Saturday, May 15, 2004

Come on Men!

A couple of people have posted on the problem of the feminisation of the church recently. Jollyblogger has written a long article here and a follow up here, while Discoshaman, while reflecting on 5 years in the PCA, has written some interesting comments on feminisation in the charismatic churches.

These are written from an American perspective, but the UK is not insulated from the same problems. In summary of these two gentlemen there are three obvious symptoms, perhaps reflecting three stages of decay (?):

1) Liberal dying churches where the women are in the majority. They are doctinally ruined. This may mean >70% are women. Men are few and far between. I have had experience of this many times. I have found after such a service, some women coming up to me and telling me how wonderful it is to hear a man's voice sing. Now, I don't have a great singing voice or anything, but I can belt it out with the best of them! So I stand out. Most men have taken flight. Mothers bring the children. So the boys learn that church is for girls.

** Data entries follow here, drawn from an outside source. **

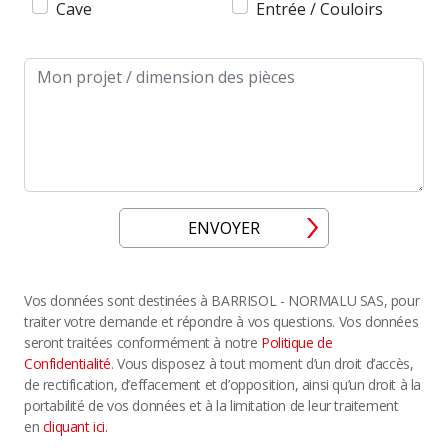
Cave
Entrée / Couloirs
Message
ENVOYER
Vos données sont destinées à BARRISOL - NORMALU SAS, pour
traiter votre demande et répondre à vos questions. Vos données
seront traitées conformément à notre
Politique de
Confidentialité
. Vous disposez à tout moment d’un droit d’accès,
de rectification, d’effacement et d’opposition, ainsi qu’un droit à la
portabilité de vos données et à la limitation de leur traitement
en
cliquant ici.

2) Loosely evangelical churches where there is a better balance of men and women. However the active people are the women. Men have simply stepped back from responsibility. As a result there are women place in inappropriate leadership roles. Women will even teach in church. The concept of pastoring is seen as a feminine thing, but is reduced to helping out with practical needs, listening to problems, but lacking the skill to apply biblical doctrine to real life. Women are only too willing to do this work. Men back out.

3) Evangelical churches with good strong teaching ministry, yet are concerned that men bond, share struggles etc. The strong emphasis on the relational however, is causing men difficulties. Some will like this, but frankly many are driven away by it. Here's Jollyblogger:
And, when the Christian faith is expressed in such sentimental and emotional terms, it will be a turn off to men. Along those lines, think of how it plays to men, when we call the Christian life a "love relationship with Jesus." That sure sounds something like a marriage relationship, but does this mean that I, as a man, am to have that kind of relationship with another man?

I have a lot of sympathy with this. And there is the problem: the Christian life is not a "love relationship with Jesus" but a covenant bond to God in Christ. If anyone asks, "What's that?" then at least you're asking the right question. It is the answer to this that needs to proclaimed from the pulpit week by week. What does it mean to be "in Christ"?

I once heard a preacher tell of how he had been to the Urbana conference in the US. He related how, when he was speaking, he had pressed the need for real "manly godliness". When the transcripts were published, for PC reasons they had changed "manly godliness" to "vigorous godliness".

But the preacher was right the first time.